Deve estar claro para o leitor que nem toda ciência é merecedora de elogios por parte dos políticos. O cálculo de custo-benefício político, como visto, estimula discursos de ódio à autonomia da autoridade monetária. A história da ciência na ex-URSS mostra bem isso. Enquanto se aceitou a pseudobiologia de Lysenko (com danos de longo prazo às pesquisas genéticas russas), a física recebeu um tratamento mais cuidadoso. Pensando no desenvolvimento de mísseis e foguetes, os autocratas soviéticos não tiveram dúvidas.

A moda, no Brasil, parece ser a de que a Ciência Econômica deve ser tratada com desprezo.
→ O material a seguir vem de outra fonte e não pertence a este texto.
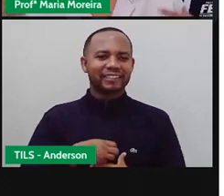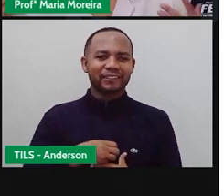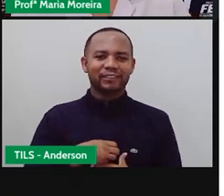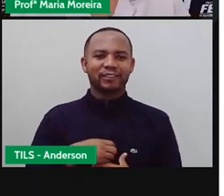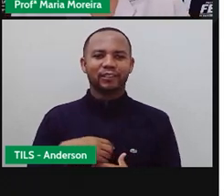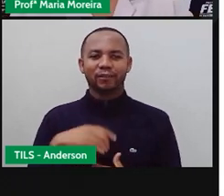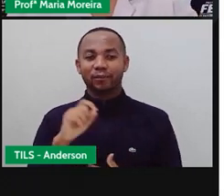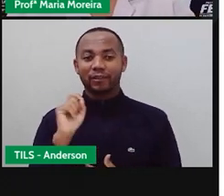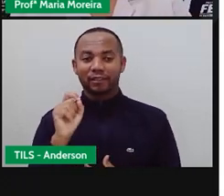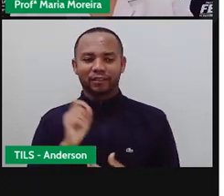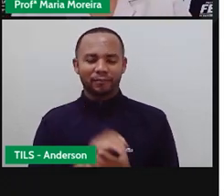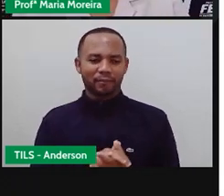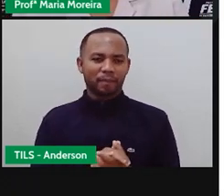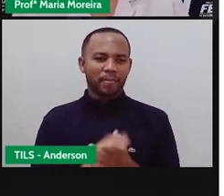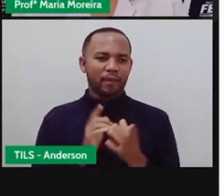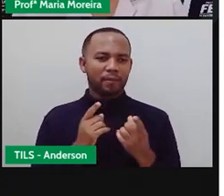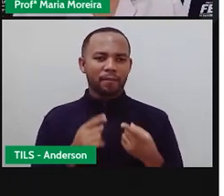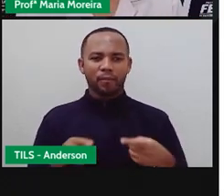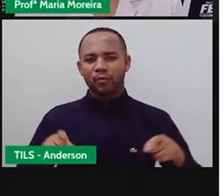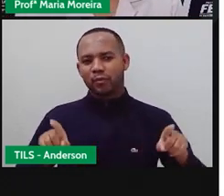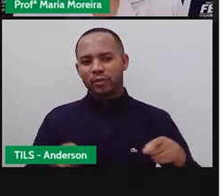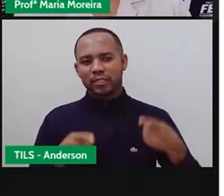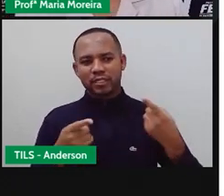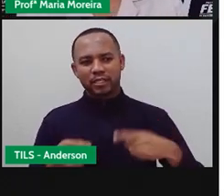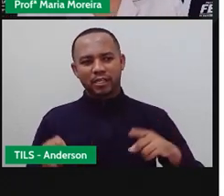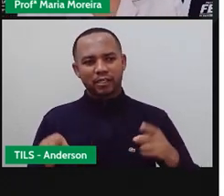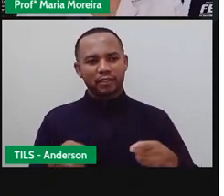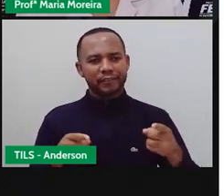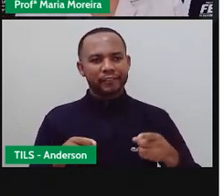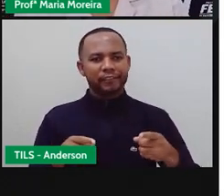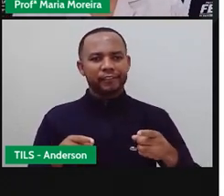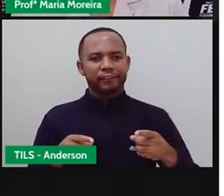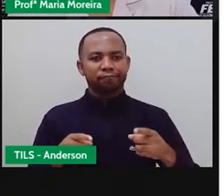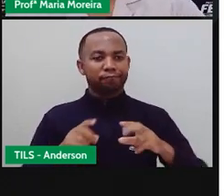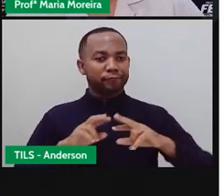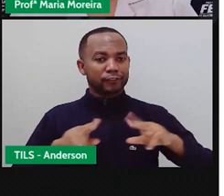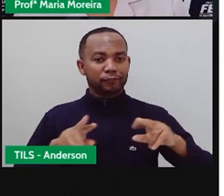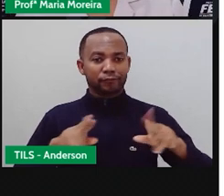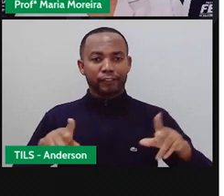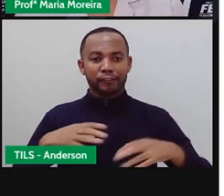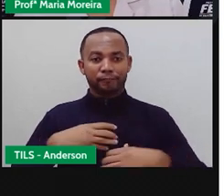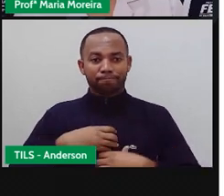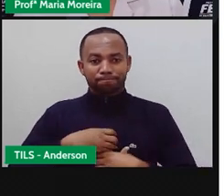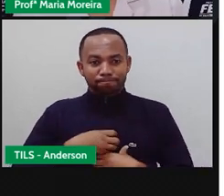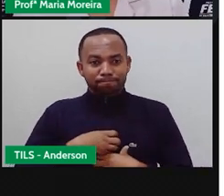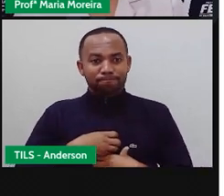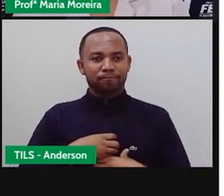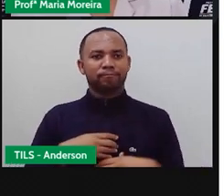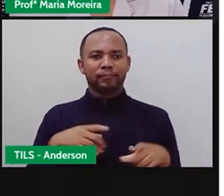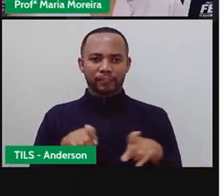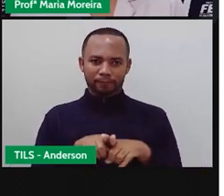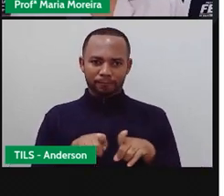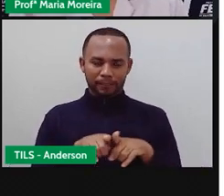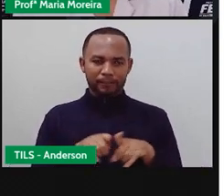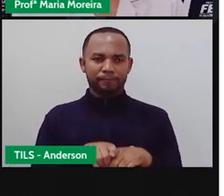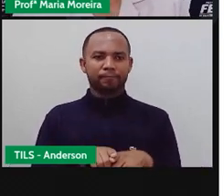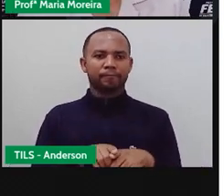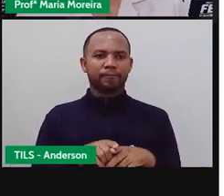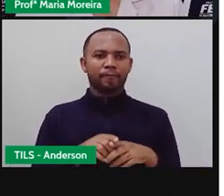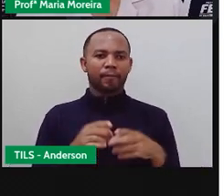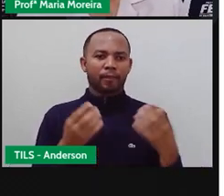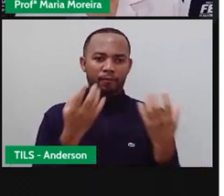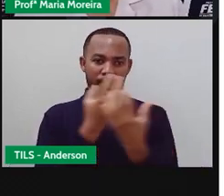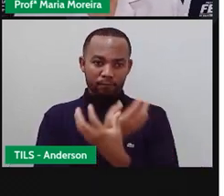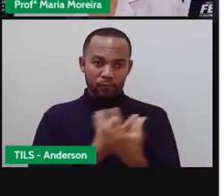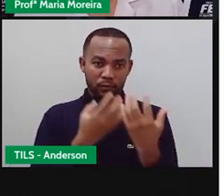Então, a música nos proporciona o quê? Várias sensações. O som também, né, principalmente o som, porque a música é um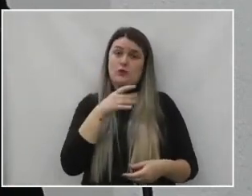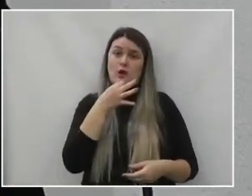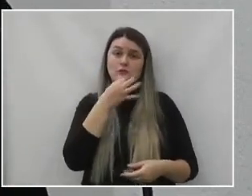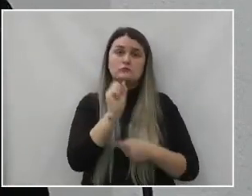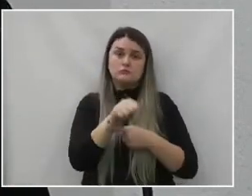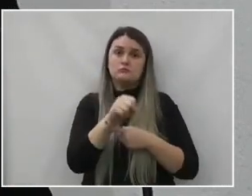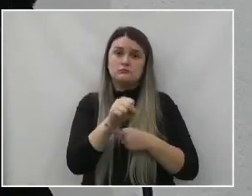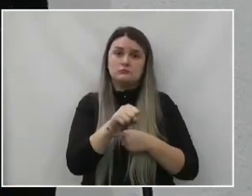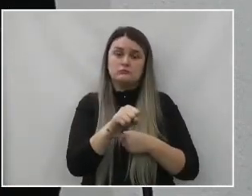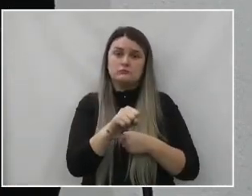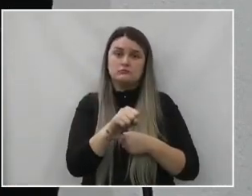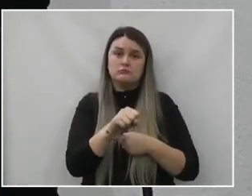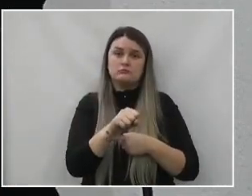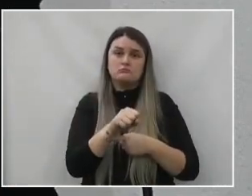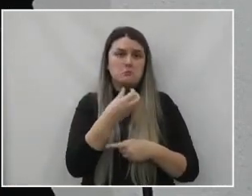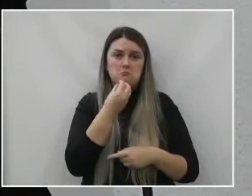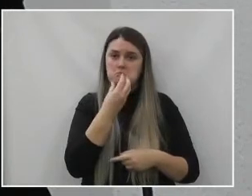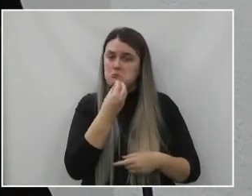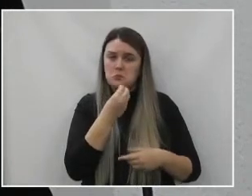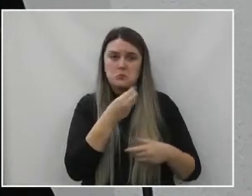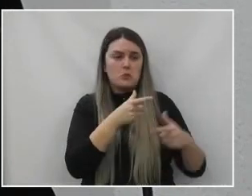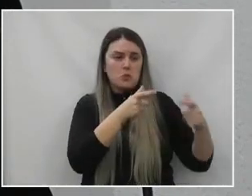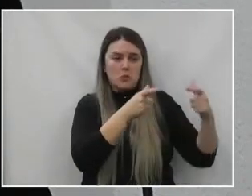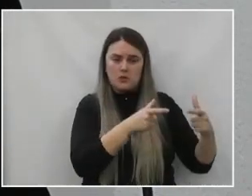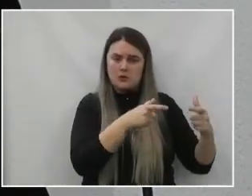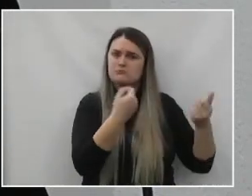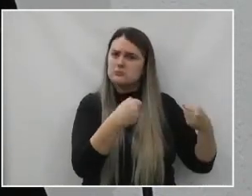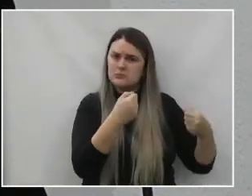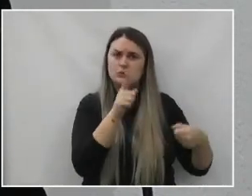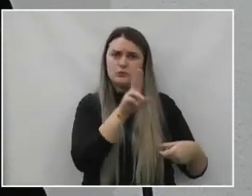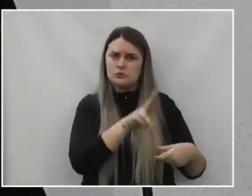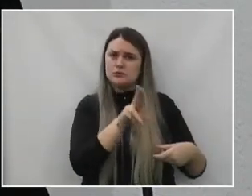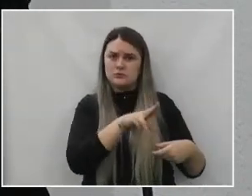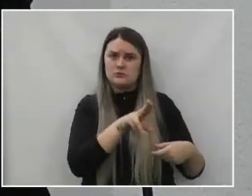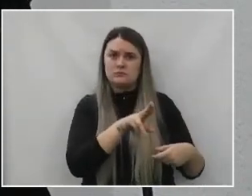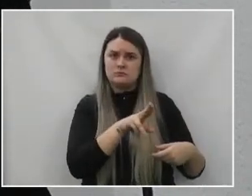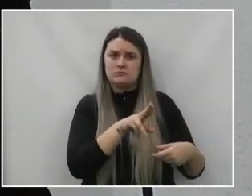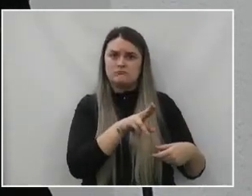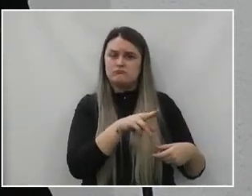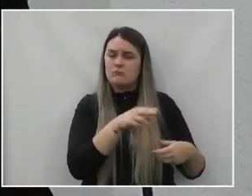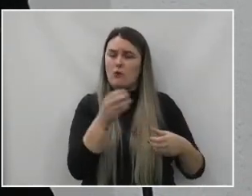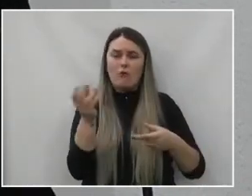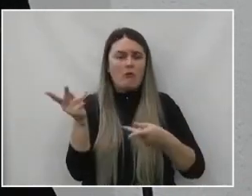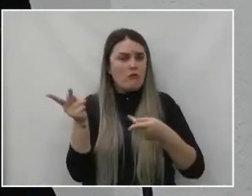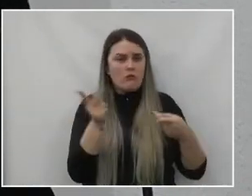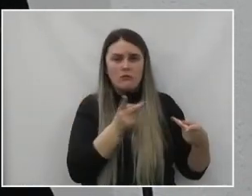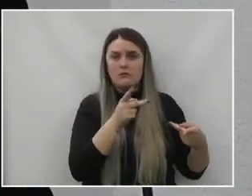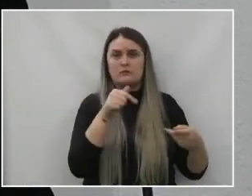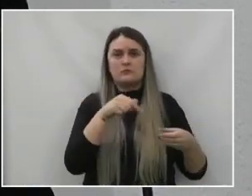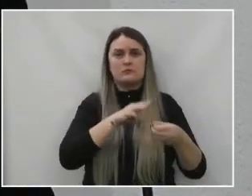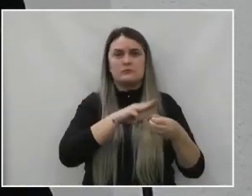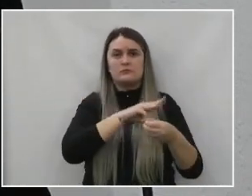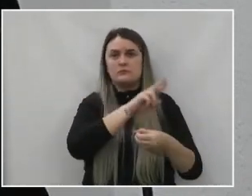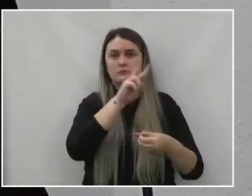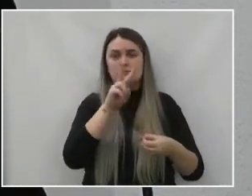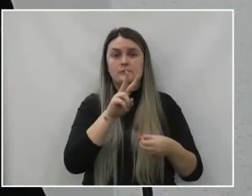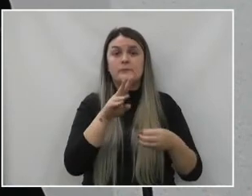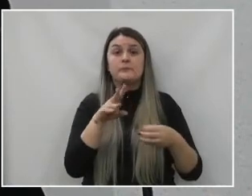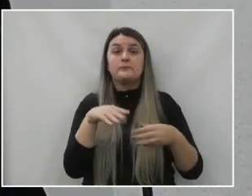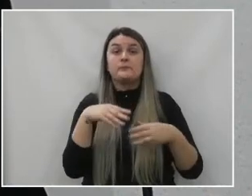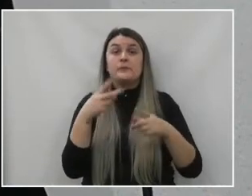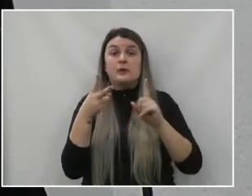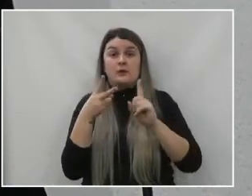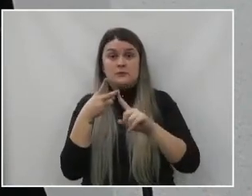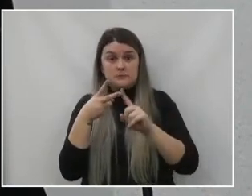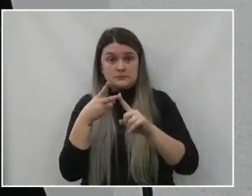saudável, necessário, útil e muito bem-vindo para a União da Vitória. Também,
O consenso de especialistas – sustentado em sólidos trabalhos estatísticos – recebe críticas rasas, mas contundentes. Parte dos políticos, da população e da imprensa, que não são especialistas em imunologia, por exemplo, veem com bons olhos o impacto das vacinas na saúde das pessoas, ao mesmo tempo em que usam um critério distinto para julgar o impacto da política monetária em suas vidas. O mesmo vale para “ideias inovadoras”, como desrespeito a algum esquema de teto de gastos (restrição orçamentária do governo), concessão de benefícios a campeões nacionais (via BNDES), desrespeito às características necessárias para a definição de áreas monetárias ótimas (moeda única, mesmo que uma moeda apenas contábil) e etc.

Seria demais lembrar que as evidências nos mostram que bancos centrais não autônomos são muito mais fracos no combate à inflação e que o aumento do custo de vida dificulta o acesso de qualquer um à saúde, educação, ou seja, meios de subsistência em geral? Será que estamos caminhando para o terraplanismo econômico?

 

 

 

 

Por Claudio D. Shikida é professor de Teoria Econômica do Ibmec BH; Ari Francisco de Araujo Jr. é coordenador do curso de Ciências Econômicas do Ibmec BH.